■ WHAT TO WORK ON
A. Set down the Thanksgiving blog post word for word, beginning at the words that have "I had a smile" and stopping after "congratulations, that's awesome.".
B. Resume the Thanksgiving blog post and its comments, picking up right after the last line shown.

■ EXCERPT PROVIDED
▶
She became a vegetarian a year ago. She works out every day and just listening to her regimen made me exhausted. But it left me inspired. And it reminded me--it does take hard work to reach the goals we have for ourselves.

When it came time for dessert, D indulged--she had one (small) piece of pie. While everyone else ate multiple (large) pieces of pie. She and I sat giggling over the ridiculous quantities of food and how our family just doesn't get it. Somehow, we always have way, way, way too much food to consume. It's the family joke. There's never been a shortage of food at any get together. Ever.

Sitting there and talking to her for most of the day helped me stay on track. How could I be discussing my new healthy lifestyle while I ate a cupcake? Was I supposed to talk about my new workouts between bite after bite of flan and pumpkin pie? I think not.

Having D to talk to, to commiserate with, to laugh with was huge. And it paid its dividends two days later when I went to my WW--and I stayed the same. Was I happy I stayed the same? Not really. But I knew I'd worked to do that--after a week of eating out, after being sick and too tired to work out, after surviving Thanksgiving--staying exactly the same was a minor miracle.

Life has started calming down somewhat for me. I've worked out a few more times. My eating is back on track in the best way possible. I'm actually eager to get back to my meeting this Saturday and see if the number has finally started budging down.

And I know part of what kept me on track during that rough week was my conversation with my baby cousin D...who knew those younger siblings could be so wise?

9 comments:

Heather said...

That is so great that you had support during your Thanksgiving meal. And as I wrote my blog, I think just to maintain this time of the year when everyone else is gaining is such an accomplishment. Im also glad your family recognized your weight loss. Mine didnt say a word so enjoy that!

Healthy Pear said...

Good for you for maintaining over your Thanksgiving! I loved reading about your extended family and growing up with all your cousins. I too have a close family and many happy childhood memories because of it.
I had a smile on my face when I was reading about how you were talking to your cousin D over Thanksgiving dinner and therefore didn't dare to overeat. I could just see myself doing the same. :)
Hope your good week continues!

Lauren said...

congratulations, that's awesome.

Lora said...

My cousins are like siblings to me too! Isn't it wonderful?
◀
■ Dataset entries
▶
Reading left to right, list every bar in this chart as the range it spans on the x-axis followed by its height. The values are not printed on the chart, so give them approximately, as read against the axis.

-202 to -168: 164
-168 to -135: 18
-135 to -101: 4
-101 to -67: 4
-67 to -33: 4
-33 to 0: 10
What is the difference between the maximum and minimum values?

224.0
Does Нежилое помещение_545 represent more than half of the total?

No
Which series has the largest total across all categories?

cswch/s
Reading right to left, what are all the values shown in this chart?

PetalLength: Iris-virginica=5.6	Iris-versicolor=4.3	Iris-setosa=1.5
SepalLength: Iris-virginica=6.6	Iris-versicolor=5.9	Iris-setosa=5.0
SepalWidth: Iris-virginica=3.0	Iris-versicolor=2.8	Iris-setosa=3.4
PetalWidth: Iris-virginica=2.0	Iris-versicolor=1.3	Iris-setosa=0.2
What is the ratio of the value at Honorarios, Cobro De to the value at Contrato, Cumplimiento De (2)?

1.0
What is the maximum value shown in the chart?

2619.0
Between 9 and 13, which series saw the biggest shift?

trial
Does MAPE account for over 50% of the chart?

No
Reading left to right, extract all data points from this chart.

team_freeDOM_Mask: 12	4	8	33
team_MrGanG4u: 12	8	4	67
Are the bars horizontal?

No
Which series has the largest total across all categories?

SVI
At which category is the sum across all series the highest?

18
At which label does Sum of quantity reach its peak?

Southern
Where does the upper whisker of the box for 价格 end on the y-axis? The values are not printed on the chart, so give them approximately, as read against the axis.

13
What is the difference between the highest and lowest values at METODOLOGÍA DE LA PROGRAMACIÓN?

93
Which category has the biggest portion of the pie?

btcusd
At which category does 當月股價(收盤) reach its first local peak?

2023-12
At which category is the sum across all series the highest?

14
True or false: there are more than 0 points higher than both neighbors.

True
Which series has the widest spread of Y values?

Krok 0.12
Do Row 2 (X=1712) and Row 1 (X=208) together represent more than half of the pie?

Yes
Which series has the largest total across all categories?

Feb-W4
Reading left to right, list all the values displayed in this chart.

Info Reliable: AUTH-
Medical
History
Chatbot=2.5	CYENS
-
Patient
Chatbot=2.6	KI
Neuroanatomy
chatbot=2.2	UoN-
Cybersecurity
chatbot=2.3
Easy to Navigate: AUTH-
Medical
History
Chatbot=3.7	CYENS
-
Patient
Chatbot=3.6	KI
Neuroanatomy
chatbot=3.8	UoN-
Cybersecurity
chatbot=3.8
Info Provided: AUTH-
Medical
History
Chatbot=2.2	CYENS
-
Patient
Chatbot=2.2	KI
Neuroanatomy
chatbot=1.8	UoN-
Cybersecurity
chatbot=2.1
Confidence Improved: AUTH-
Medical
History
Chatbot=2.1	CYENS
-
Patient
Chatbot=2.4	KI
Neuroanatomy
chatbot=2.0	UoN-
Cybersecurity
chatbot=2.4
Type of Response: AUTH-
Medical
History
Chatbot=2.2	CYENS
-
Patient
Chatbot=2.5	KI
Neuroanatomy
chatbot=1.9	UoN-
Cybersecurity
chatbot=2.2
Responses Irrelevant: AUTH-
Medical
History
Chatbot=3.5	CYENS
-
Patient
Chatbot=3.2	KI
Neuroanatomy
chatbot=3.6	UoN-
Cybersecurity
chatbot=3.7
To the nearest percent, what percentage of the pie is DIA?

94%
◀
■ WRITTEN ANSWERS
A.
I had a smile on my face when I was reading about how you were talking to your cousin D over Thanksgiving dinner and therefore didn't dare to overeat. I could just see myself doing the same. :)
Hope your good week continues!

Lauren said...

congratulations, that's awesome.

B.
Good for you manintaining over Thanksgiving. My regim went to the dogs in spite of my determination. (I guess determination without resolve doesn't cut it!)

Teale said...

That's so great that you had such a great support during what can be a really difficult time for people!

Erin said...

Don't you love it when your mother tries to be helpful and somehow, no matter how good her intentions were in the beginning, the things she actually ends up saying are like just the biggest emotional bitchslap but you just laugh because it's your mom and moms are like that?

Okay, maybe I'm projecting just a little bit.

Your Thanksgiving sounded awesome, and cathartic, and not just inspirational to you. The idea of having to actually WORK for beauty is a concept that evades me a lot. Thanks for putting it in such an elegant way. I really liked this entry.

FiguringOutLife said...

I just found your blog today and I wanted to say that reading your journey from start to present has been inspiring. I am on WW too and I feel like this past weekend has been crazy, but after reading the times you have gone through have been extra motivation to me. Thanks and I look forward to reading more.

Anonymous said...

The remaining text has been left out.